In one incarnation, Hugh takes a group of people (those who can't cook, those who love take-aways) and brings them to River Cottage. He makes them sleep outside, go to the loo in outhouses (where the end product becomes part of the compost). There are various activities Hugh makes them go through, such as building a pizza oven or shooting pigeons for dinner.
By the end of the hour, they mostly learn their ways. In a twist, Hugh will show them at the end of the episode after a few months to see if they are still doing better or gone back to their old ways. They actually show cases where people didn't do well. Based on American standards, we didn't know we could show failures on reality TV.
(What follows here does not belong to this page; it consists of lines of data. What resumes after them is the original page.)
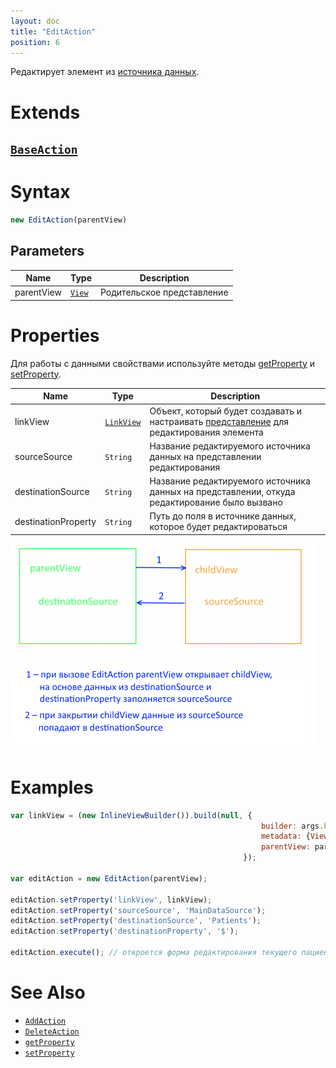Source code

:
 ```yaml
---
layout: doc
title: "EditAction"
position: 6
---
```


Редактирует элемент из [источника данных](../../DataSources).

# Extends

## [`BaseAction`](../BaseAction/)

# Syntax

```js
new EditAction(parentView)
```

## Parameters

|Name|Type|Description|
|----|----------|---------|
|parentView|[`View`](../../Elements/View/)| Родительское представление |

# Properties

Для работы с данными свойствами используйте методы [getProperty](../BaseAction/BaseAction.getProperty/) и [setProperty](../BaseAction/BaseAction.setProperty/).

|Name|Type|Description|
|----|----|-----------|
|linkView|[`LinkView`](../../Elements/View/LinkView/)|Объект, который будет создавать и настраивать [представление](../../Elements/View/) для редактирования элемента|
|sourceSource|`String`|Название редактируемого источника данных на представлении редактирования|
|destinationSource|`String`|Название редактируемого источника данных на представлении, откуда редактирование было вызвано|
|destinationProperty|`String`|Путь до поля в источнике данных, которое будет редактироваться|

![](Scheme.png)


# Examples

```js
var linkView = (new InlineViewBuilder()).build(null, {
														builder: args.builder, 
														metadata: {View: editPatientView}, 
														parentView: parentView
													});

var editAction = new EditAction(parentView);

editAction.setProperty('linkView', linkView);
editAction.setProperty('sourceSource', 'MainDataSource');
editAction.setProperty('destinationSource', 'Patients');
editAction.setProperty('destinationProperty', '$');

editAction.execute(); // откроется форма редактирования текущего пациента
```

# See Also

* [`AddAction`](../AddAction/)
* [`DeleteAction`](../DeleteAction/)
* [`getProperty`](../BaseAction/BaseAction.getProperty/)
* [`setProperty`](../BaseAction/BaseAction.setProperty/)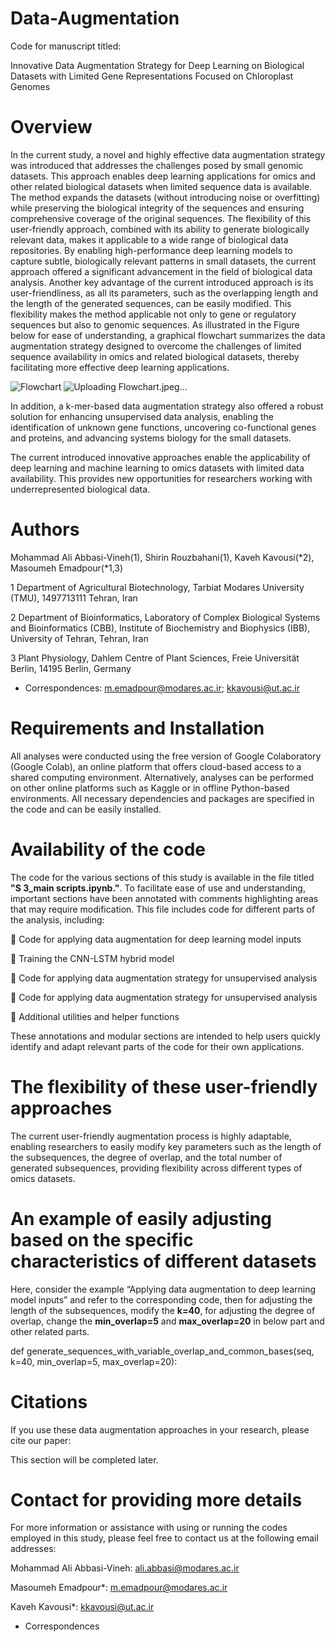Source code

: # Data-Augmentation
Code for manuscript titled:

Innovative Data Augmentation Strategy for Deep Learning on Biological Datasets with Limited Gene Representations Focused on Chloroplast Genomes


# Overview
In the current study, a novel and highly effective data augmentation strategy was introduced that addresses the challenges posed by small genomic datasets. This approach enables deep learning applications for omics and other related biological datasets when limited sequence data is available. The method expands the datasets (without introducing noise or overfitting) while preserving the biological integrity of the sequences and ensuring comprehensive coverage of the original sequences. The flexibility of this user-friendly approach, combined with its ability to generate biologically relevant data, makes it applicable to a wide range of biological data repositories. By enabling high-performance deep learning models to capture subtle, biologically relevant patterns in small datasets, the current approach offered a significant advancement in the field of biological data analysis. Another key advantage of the current introduced approach is its user-friendliness, as all its parameters, such as the overlapping length and the length of the generated sequences, can be easily modified. This flexibility makes the method applicable not only to gene or regulatory sequences but also to genomic sequences. As illustrated in the Figure below for ease of understanding, a graphical flowchart summarizes the data augmentation strategy designed to overcome the challenges of limited sequence availability in omics and related biological datasets, thereby facilitating more effective deep learning applications.

![Flowchart](https://github.com/user-attachments/assets/56939990-8065-429c-ac3e-6bbf3fe4fe4d)
![Uploading Flowchart.jpeg…]()


In addition, a k-mer-based data augmentation strategy also offered a robust solution for enhancing unsupervised data analysis, enabling the identification of unknown gene functions, uncovering co-functional genes and proteins, and advancing systems biology for the small datasets. 

The current introduced innovative approaches enable the applicability of deep learning and machine learning to omics datasets with limited data availability. This provides new opportunities for researchers working with underrepresented biological data.

# Authors

Mohammad Ali Abbasi-Vineh(1), Shirin Rouzbahani(1), Kaveh Kavousi(*2), Masoumeh Emadpour(*1,3)

1 Department of Agricultural Biotechnology, Tarbiat Modares University (TMU), 1497713111 Tehran, Iran

2 Department of Bioinformatics, Laboratory of Complex Biological Systems and Bioinformatics (CBB), Institute of Biochemistry and Biophysics (IBB), University of Tehran, Tehran, Iran

3 Plant Physiology, Dahlem Centre of Plant Sciences, Freie Universität Berlin, 14195 Berlin, Germany

* Correspondences: m.emadpour@modares.ac.ir; kkavousi@ut.ac.ir



# Requirements and Installation

All analyses were conducted using the free version of Google Colaboratory (Google Colab), an online platform that offers cloud-based access to a shared computing environment. Alternatively, analyses can be performed on other online platforms such as Kaggle or in offline Python-based environments. All necessary dependencies and packages are specified in the code and can be easily installed.

# Availability of the code

The code for the various sections of this study is available in the file titled **"S 3_main scripts.ipynb."**. To facilitate ease of use and understanding, important sections have been annotated with comments highlighting areas that may require modification. This file includes code for different parts of the analysis, including:
 
 Code for applying data augmentation for deep learning model inputs


 Training the CNN-LSTM hybrid model


 Code for applying data augmentation strategy for unsupervised analysis


 Code for applying data augmentation strategy for unsupervised analysis


 Additional utilities and helper functions


These annotations and modular sections are intended to help users quickly identify and adapt relevant parts of the code for their own applications.

# The flexibility of these user-friendly approaches

The current user-friendly augmentation process is highly adaptable, enabling researchers to easily modify key parameters such as the length of the subsequences, the degree of overlap, and the total number of generated subsequences, providing flexibility across different types of omics datasets. 

# An example of easily adjusting based on the specific characteristics of different datasets

Here, consider the example “Applying data augmentation to deep learning model inputs” and refer to the corresponding code, then for adjusting the length of the subsequences, modify the **k=40**, for adjusting the degree of overlap, change the **min_overlap=5** and **max_overlap=20** in below part and other related parts.

def generate_sequences_with_variable_overlap_and_common_bases(seq, k=40, min_overlap=5, max_overlap=20): 

    
# Citations
If you use these data augmentation approaches in your research, please cite our paper:

This section will be completed later.

# Contact for providing more details
For more information or assistance with using or running the codes employed in this study, please feel free to contact us at the following email addresses:

Mohammad Ali Abbasi-Vineh: ali.abbasi@modares.ac.ir

Masoumeh Emadpour*: m.emadpour@modares.ac.ir

Kaveh Kavousi*: kkavousi@ut.ac.ir

* Correspondences
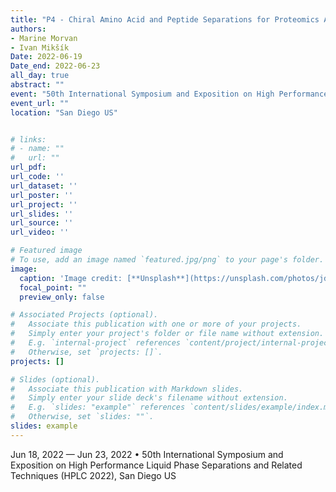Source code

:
 ```yaml
---
title: "P4 - Chiral Amino Acid and Peptide Separations for Proteomics Applied to Aging Collagens"
authors:
- Marine Morvan
- Ivan Mikšík
Date: 2022-06-19
Date_end: 2022-06-23
all_day: true
abstract: ""
event: "50th International Symposium and Exposition on High Performance Liquid Phase Separations and Related Techniques (HPLC 2022)"
event_url: ""
location: "San Diego US"


# links:
# - name: ""
#   url: ""
url_pdf: 
url_code: ''
url_dataset: ''
url_poster: ''
url_project: ''
url_slides: ''
url_source: ''
url_video: ''

# Featured image
# To use, add an image named `featured.jpg/png` to your page's folder. 
image:
  caption: 'Image credit: [**Unsplash**](https://unsplash.com/photos/jdD8gXaTZsc)'
  focal_point: ""
  preview_only: false

# Associated Projects (optional).
#   Associate this publication with one or more of your projects.
#   Simply enter your project's folder or file name without extension.
#   E.g. `internal-project` references `content/project/internal-project/index.md`.
#   Otherwise, set `projects: []`.
projects: []

# Slides (optional).
#   Associate this publication with Markdown slides.
#   Simply enter your slide deck's filename without extension.
#   E.g. `slides: "example"` references `content/slides/example/index.md`.
#   Otherwise, set `slides: ""`.
slides: example
---
```

Jun 18, 2022 — Jun 23, 2022 • 50th International Symposium and Exposition on High Performance Liquid Phase Separations and Related Techniques (HPLC 2022), San Diego US 
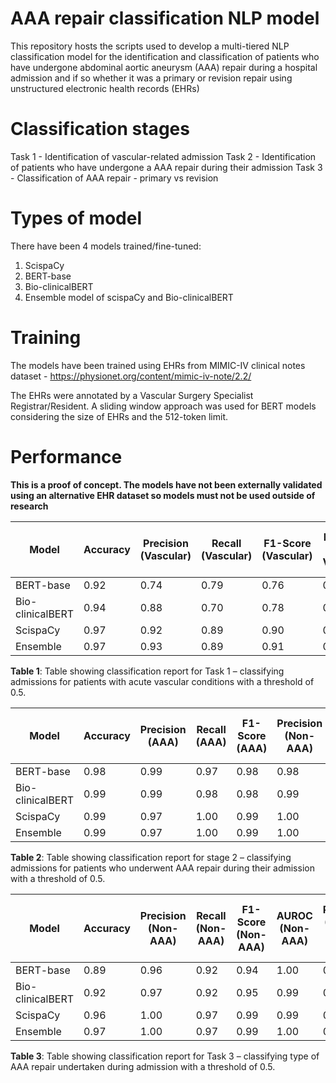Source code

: # AAA repair classification NLP model

This repository hosts the scripts used to develop a multi-tiered NLP classification model for the identification and classification of patients who have undergone abdominal aortic aneurysm (AAA) repair during a hospital admission and if so whether it was a primary or revision repair using unstructured electronic health records (EHRs)

# Classification stages

Task 1 - Identification of vascular-related admission
Task 2 - Identification of patients who have undergone a AAA repair during their admission
Task 3 - Classification of AAA repair - primary vs revision

# Types of model
There have been 4 models trained/fine-tuned:
1. ScispaCy
2. BERT-base
3. Bio-clinicalBERT
4. Ensemble model of scispaCy and Bio-clinicalBERT

# Training
The models have been trained using EHRs from MIMIC-IV clinical notes dataset - https://physionet.org/content/mimic-iv-note/2.2/

The EHRs were annotated by a Vascular Surgery Specialist Registrar/Resident. A sliding window approach was used for BERT models considering the size of EHRs and the 512-token limit.

# Performance
**This is a proof of concept. The models have not been externally validated using an alternative EHR dataset so models must not be used outside of research**

| Model             | Accuracy | Precision (Vascular) | Recall (Vascular) | F1-Score (Vascular) | Precision (Non-Vascular) | Recall (Non-Vascular) | F1-Score (Non-Vascular) |
|-------------------|----------|----------------------|-------------------|---------------------|--------------------------|-----------------------|-------------------------|
| BERT-base         | 0.92     | 0.74                 | 0.79              | 0.76                | 0.96                     | 0.95                  | 0.95                    |
| Bio-clinicalBERT  | 0.94     | 0.88                 | 0.70              | 0.78                | 0.95                     | 0.98                  | 0.96                    |
| ScispaCy          | 0.97     | 0.92                 | 0.89              | 0.90                | 0.98                     | 0.98                  | 0.98                    |
| Ensemble          | 0.97     | 0.93                 | 0.89              | 0.91                | 0.98                     | 0.99                  | 0.98                    |
**Table 1**: Table showing classification report for Task 1 – classifying admissions for patients with acute vascular conditions with a threshold of 0.5.

| Model             | Accuracy | Precision (AAA) | Recall (AAA) | F1-Score (AAA) | Precision (Non-AAA) | Recall (Non-AAA) | F1-Score (Non-AAA) |
|-------------------|----------|-----------------|--------------|----------------|---------------------|------------------|--------------------|
| BERT-base         | 0.98     | 0.99            | 0.97         | 0.98           | 0.98                | 0.99             | 0.99               |
| Bio-clinicalBERT  | 0.99     | 0.99            | 0.98         | 0.98           | 0.99                | 0.99             | 0.99               |
| ScispaCy          | 0.99     | 0.97            | 1.00         | 0.99           | 1.00                | 0.98             | 0.99               |
| Ensemble          | 0.99     | 0.97            | 1.00         | 0.99           | 1.00                | 0.98             | 0.99               |
**Table 2**: Table showing classification report for stage 2 – classifying admissions for patients who underwent AAA repair during their admission with a threshold of 0.5.

| Model             | Accuracy | Precision (Non-AAA) | Recall (Non-AAA) | F1-Score (Non-AAA) | AUROC (Non-AAA) | Precision (Primary AAA repair) | Recall (Primary AAA repair) | F1-Score (Primary AAA repair) | AUROC (Primary AAA repair) | Precision (Revision AAA repair) | Recall (Revision AAA repair) | F1-Score (Revision AAA repair) | AUROC (Revision AAA repair) |
|-------------------|----------|---------------------|------------------|--------------------|----------------|---------------------------------|-----------------------------|-------------------------------|----------------------------|--------------------------------|------------------------------|--------------------------------|-----------------------------|
| BERT-base         | 0.89     | 0.96                | 0.92             | 0.94               | 1.00           | 0.84                            | 0.94                        | 0.88                          | 0.98                       | 0.86                           | 0.73                         | 0.79                           | 0.96                        |
| Bio-clinicalBERT  | 0.92     | 0.97                | 0.92             | 0.95               | 0.99           | 0.88                            | 0.94                        | 0.91                          | 0.98                       | 0.89                           | 0.86                         | 0.87                           | 0.96                        |
| ScispaCy          | 0.96     | 1.00                | 0.97             | 0.99               | 0.99           | 0.97                            | 0.94                        | 0.96                          | 1.00                       | 0.84                           | 0.96                         | 0.90                           | 0.99                        |
| Ensemble          | 0.97     | 1.00                | 0.97             | 0.99               | 1.00           | 0.97                            | 0.96                        | 0.96                          | 0.99                       | 0.87                           | 0.96                         | 0.92                           | 0.99                        |
**Table 3**: Table showing classification report for Task 3 – classifying type of AAA repair undertaken during admission with a threshold of 0.5.





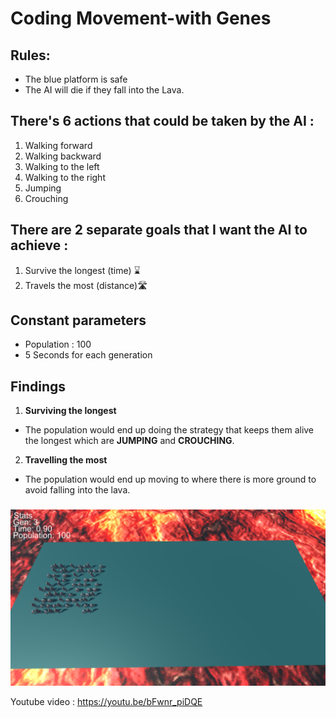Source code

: # Coding Movement-with Genes

## Rules:
- The blue platform is safe
- The AI will die if they fall into the Lava.

## There's 6 actions that could be taken by the AI :
1. Walking forward
2. Walking backward
3. Walking to the left
4. Walking to the right
5. Jumping
6. Crouching


## There are 2 separate goals that I want the AI to achieve :
1. Survive the longest (time) ⌛
2. Travels the most (distance)🛣️

## **Constant parameters**
- Population : 100
- 5 Seconds for each generation

## **Findings**
1. **Surviving the longest**
- The population would end up doing the strategy that keeps them alive the longest which are **JUMPING** and **CROUCHING**.
2. **Travelling the most**
- The population would end up moving to where there is more ground to avoid falling into the lava.
###
![alt text](https://github.com/kerolzeeq/Coding-Movement-with-Genes/blob/main/ssCMG.png)


Youtube video : https://youtu.be/bFwnr_piDQE
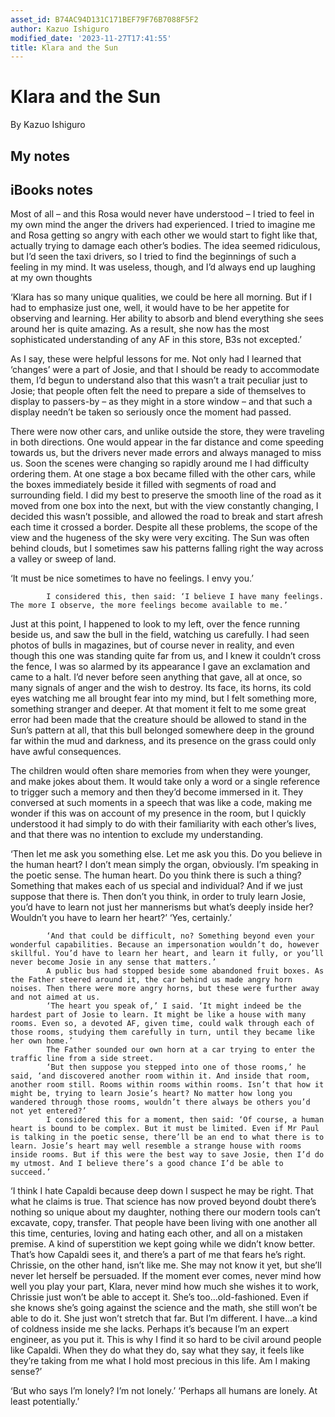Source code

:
 ```yaml
---
asset_id: B74AC94D131C171BEF79F76B7088F5F2
author: Kazuo Ishiguro
modified_date: '2023-11-27T17:41:55'
title: Klara and the Sun
---
```


# Klara and the Sun

By Kazuo Ishiguro

## My notes <a name="my_notes_dont_delete"></a>



## iBooks notes <a name="ibooks_notes_dont_delete"></a>


Most of all – and this Rosa would never have understood – I tried to feel in my own mind the anger the drivers had experienced. I tried to imagine me and Rosa getting so angry with each other we would start to fight like that, actually trying to damage each other’s bodies. The idea seemed ridiculous, but I’d seen the taxi drivers, so I tried to find the beginnings of such a feeling in my mind. It was useless, though, and I’d always end up laughing at my own thoughts

‘Klara has so many unique qualities, we could be here all morning. But if I had to emphasize just one, well, it would have to be her appetite for observing and learning. Her ability to absorb and blend everything she sees around her is quite amazing. As a result, she now has the most sophisticated understanding of any AF in this store, B3s not excepted.’

As I say, these were helpful lessons for me. Not only had I learned that ‘changes’ were a part of Josie, and that I should be ready to accommodate them, I’d begun to understand also that this wasn’t a trait peculiar just to Josie; that people often felt the need to prepare a side of themselves to display to passers-by – as they might in a store window – and that such a display needn’t be taken so seriously once the moment had passed.

There were now other cars, and unlike outside the store, they were traveling in both directions. One would appear in the far distance and come speeding towards us, but the drivers never made errors and always managed to miss us. Soon the scenes were changing so rapidly around me I had difficulty ordering them. At one stage a box became filled with the other cars, while the boxes immediately beside it filled with segments of road and surrounding field. I did my best to preserve the smooth line of the road as it moved from one box into the next, but with the view constantly changing, I decided this wasn’t possible, and allowed the road to break and start afresh each time it crossed a border. Despite all these problems, the scope of the view and the hugeness of the sky were very exciting. The Sun was often behind clouds, but I sometimes saw his patterns falling right the way across a valley or sweep of land.

‘It must be nice sometimes to have no feelings. I envy you.’
			
			I considered this, then said: ‘I believe I have many feelings. The more I observe, the more feelings become available to me.’

Just at this point, I happened to look to my left, over the fence running beside us, and saw the bull in the field, watching us carefully. I had seen photos of bulls in magazines, but of course never in reality, and even though this one was standing quite far from us, and I knew it couldn’t cross the fence, I was so alarmed by its appearance I gave an exclamation and came to a halt. I’d never before seen anything that gave, all at once, so many signals of anger and the wish to destroy. Its face, its horns, its cold eyes watching me all brought fear into my mind, but I felt something more, something stranger and deeper. At that moment it felt to me some great error had been made that the creature should be allowed to stand in the Sun’s pattern at all, that this bull belonged somewhere deep in the ground far within the mud and darkness, and its presence on the grass could only have awful consequences.

The children would often share memories from when they were younger, and make jokes about them. It would take only a word or a single reference to trigger such a memory and then they’d become immersed in it. They conversed at such moments in a speech that was like a code, making me wonder if this was on account of my presence in the room, but I quickly understood it had simply to do with their familiarity with each other’s lives, and that there was no intention to exclude my understanding.

‘Then let me ask you something else. Let me ask you this. Do you believe in the human heart? I don’t mean simply the organ, obviously. I’m speaking in the poetic sense. The human heart. Do you think there is such a thing? Something that makes each of us special and individual? And if we just suppose that there is. Then don’t you think, in order to truly learn Josie, you’d have to learn not just her mannerisms but what’s deeply inside her? Wouldn’t you have to learn her heart?’
			‘Yes, certainly.’
			
			‘And that could be difficult, no? Something beyond even your wonderful capabilities. Because an impersonation wouldn’t do, however skillful. You’d have to learn her heart, and learn it fully, or you’ll never become Josie in any sense that matters.’
			A public bus had stopped beside some abandoned fruit boxes. As the Father steered around it, the car behind us made angry horn noises. Then there were more angry horns, but these were further away and not aimed at us.
			‘The heart you speak of,’ I said. ‘It might indeed be the hardest part of Josie to learn. It might be like a house with many rooms. Even so, a devoted AF, given time, could walk through each of those rooms, studying them carefully in turn, until they became like her own home.’
			The Father sounded our own horn at a car trying to enter the traffic line from a side street.
			‘But then suppose you stepped into one of those rooms,’ he said, ‘and discovered another room within it. And inside that room, another room still. Rooms within rooms within rooms. Isn’t that how it might be, trying to learn Josie’s heart? No matter how long you wandered through those rooms, wouldn’t there always be others you’d not yet entered?’
			I considered this for a moment, then said: ‘Of course, a human heart is bound to be complex. But it must be limited. Even if Mr Paul is talking in the poetic sense, there’ll be an end to what there is to learn. Josie’s heart may well resemble a strange house with rooms inside rooms. But if this were the best way to save Josie, then I’d do my utmost. And I believe there’s a good chance I’d be able to succeed.’

‘I think I hate Capaldi because deep down I suspect he may be right. That what he claims is true. That science has now proved beyond doubt there’s nothing so unique about my daughter, nothing there our modern tools can’t excavate, copy, transfer. That people have been living with one another all this time, centuries, loving and hating each other, and all on a mistaken premise. A kind of superstition we kept going while we didn’t know better. That’s how Capaldi sees it, and there’s a part of me that fears he’s right. Chrissie, on the other hand, isn’t like me. She may not know it yet, but she’ll never let herself be persuaded. If the moment ever comes, never mind how well you play your part, Klara, never mind how much she wishes it to work, Chrissie just won’t be able to accept it. She’s too…old-fashioned. Even if she knows she’s going against the science and the math, she still won’t be able to do it. She just won’t stretch that far. But I’m different. I have…a kind of coldness inside me she lacks. Perhaps it’s because I’m an expert engineer, as you put it. This is why I find it so hard to be civil around people like Capaldi. When they do what they do, say what they say, it feels like they’re taking from me what I hold most precious in this life. Am I making sense?’

‘But who says I’m lonely? I’m not lonely.’
			‘Perhaps all humans are lonely. At least potentially.’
Hugh also did a brief series on finding better species of fish and seafood to use, and another brief series on trying to get a small town to focus on eating free-range chicken.
The British take on reality TV is slightly less annoying than the American counterparts, and Hugh does enough silly stunts to make it seem like a reality TV show. Amusingly, in one episode in the chicken series, Hugh's special guest is none other Jamie Oliver.
In the chicken series, Hugh tries to run simultaneous side-by-side a regular chicken farm and a free range farm.
Unlike Kardashian-related programming, there are great lessons to learn. Watching people who were naive gain wisdom and knowledge is positive programming on a medium that doesn't always try to teach.
At this point, the Sundance Channel looks like it has run through all of the River Cottage programming. But the channel may start over. Jamie Oliver's run ends on Friday. But there are more programs to help you and others see the light toward better grown food.